Observations from a remote village

ICWA Zoom discussion with returning China fellow Matthew Chitwood

Five years ago, China’s Communist Party set a goal to completely eliminate the country’s deep and widespread rural poverty by 2020. How could such a staggering accomplishment even be possible? That’s what ICWA Levinson fellow Matthew Chitwood set out to find out during two years in a remote mountain village in southwestern Yunnan province, where he refurbished and lived in an abandoned mud-brick house.

Recently returned to the United States, Matthew joined executive director Gregory Feifer on June 6, 2020 to discuss his close-up observations of drastic rural social and economic change, the latest major transformation of Chinese society since the country first embarked on economic reform four decades ago. In addition to daily life in the village, he spoke about his extensive travels across the country’s most ethnically diverse region, where rapid economic opening is paying major political dividends to President Xi Jinping as the country expands its influence around the world even as it contends with the effects of Covid-19.

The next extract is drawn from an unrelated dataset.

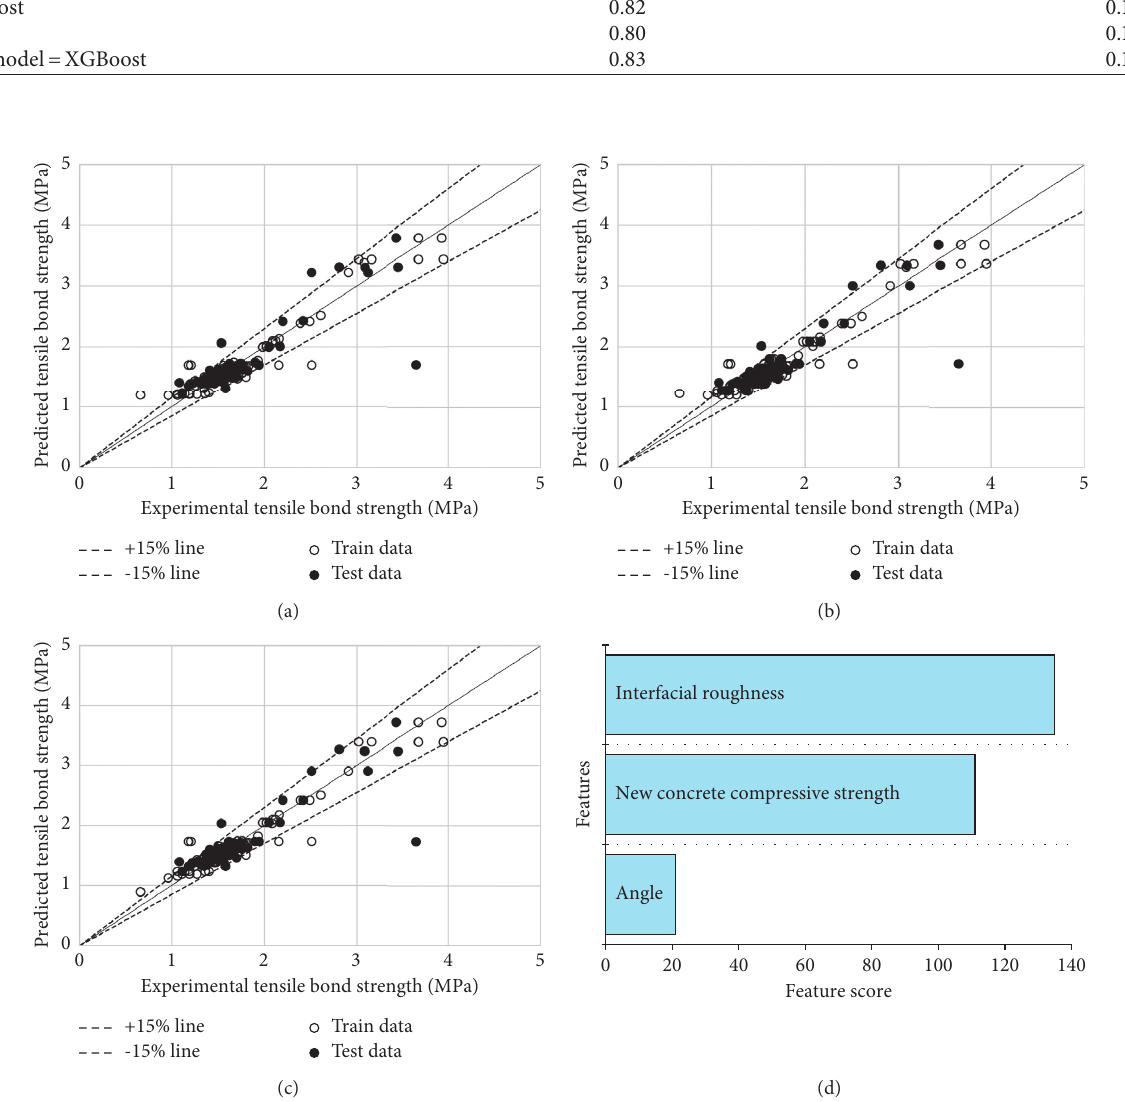
Figure 16: Predicted performance. (a) Random Forest model. (b) Gradient boosting model. (c) XGBoost model. (d) Feature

Matthew has developed, managed and taught for study-abroad programs including CET, CIEE and Where There Be Dragons. He has also worked for the Bill & Melinda Gates Foundation and the US State Department’s Critical Language Scholarship Program. He holds a dual M.A. in China Studies and International Economics from Johns Hopkins University’s School of Advanced International Studies (SAIS), and completed the graduate certificate program at the Hopkins-Nanjing Center. He’s written for The New Republic, Foreign Policy and The American Interest magazines and is currently working on a book based on his fellowship research.